Audiometric Program

The Audiometric Program assists in the early detection and prevention of occupational hearing loss.


The University of Calgary is committed to promoting the health of faculty and staff with comprehensive health surveillance programs. Noise-induced hearing loss is a preventable hearing disorder. Some work areas and work activities at UCalgary have been identified as having noise exposure levels that are high enough to require the use of hearing protective devices to prevent noise induced hearing loss.

The Audiometric Program is made possible through effective communication and collaboration between Environment, Health and Safety and Staff Wellness. The program is a legislative requirement under the Alberta Occupational Health and Safety code and all parties have an obligation to meet their responsibilities under this program.


Hearing testing is a legal requirement of the employer and employee under the Occupational Health and Safety Code of Alberta. If a worker is exposed to high levels of noise, they may be susceptible to permanent hearing loss. Hearing tests can help to detect prevent hearing loss early.

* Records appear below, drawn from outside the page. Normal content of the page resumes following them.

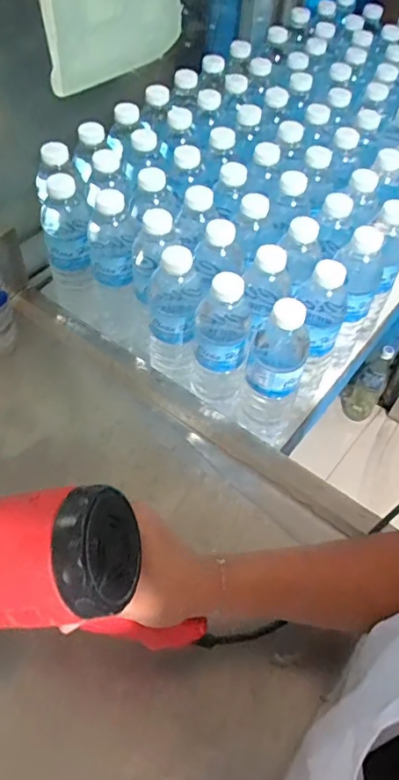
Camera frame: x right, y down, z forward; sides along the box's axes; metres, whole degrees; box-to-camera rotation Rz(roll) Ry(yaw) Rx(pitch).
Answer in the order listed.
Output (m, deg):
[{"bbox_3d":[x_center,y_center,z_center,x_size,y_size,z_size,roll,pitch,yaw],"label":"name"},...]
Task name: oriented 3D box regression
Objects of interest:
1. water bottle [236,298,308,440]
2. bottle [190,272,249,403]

Repeat hearing tests (usually every one to two years) help to detect changes in how you hear. If there is a significant change from one hearing test to the next then investigation into the cause of the change (including evaluation of noise control strategies in the work area) should be conducted to prevent further loss.

There are many reasons for why a person may suffer hearing loss, such as, previous illness, certain medications, exposure to chemicals, recreational noise, etc. The questionnaire helps to determine contributing causes to hearing loss. Like your hearing test, the questionnaire is stored confidentially and not shared with your supervisor.

Your test results will go to the Occupational Health Nurse at the Staff Wellness Center. The Nurse will review the results and consult the Occupational Health Physician if any abnormal results of the hearing test are detected. The tests are stored confidentially and used to compare subsequent test results to identify any changes in hearing over time.

If your work exposes you to noise levels above the occupational exposure limit (OEL) in the Alberta Occupational Health and Safety code, then you meet the criteria for hearing testing.

If the work that you and/or your employees perform exposes them to noise above the OEL, then the criteria for hearing testing is met.

You can consult your Environment, Health and Safety department advisor to arrange for an assessment the noise levels in your work area.

The Occupational Health Nurse will contact you for a follow up appointment to review the results and recommended follow up. You may be referred to a hearing specialist for further assessment. Noise related protective measures will be also reviewed during this appointment.

No, individual results are not disclosed to your supervisor. Statistical information for an entire department may be shared to identify problems or improvements in the noise control strategies used in the workplace. Individualized information is not included in the data.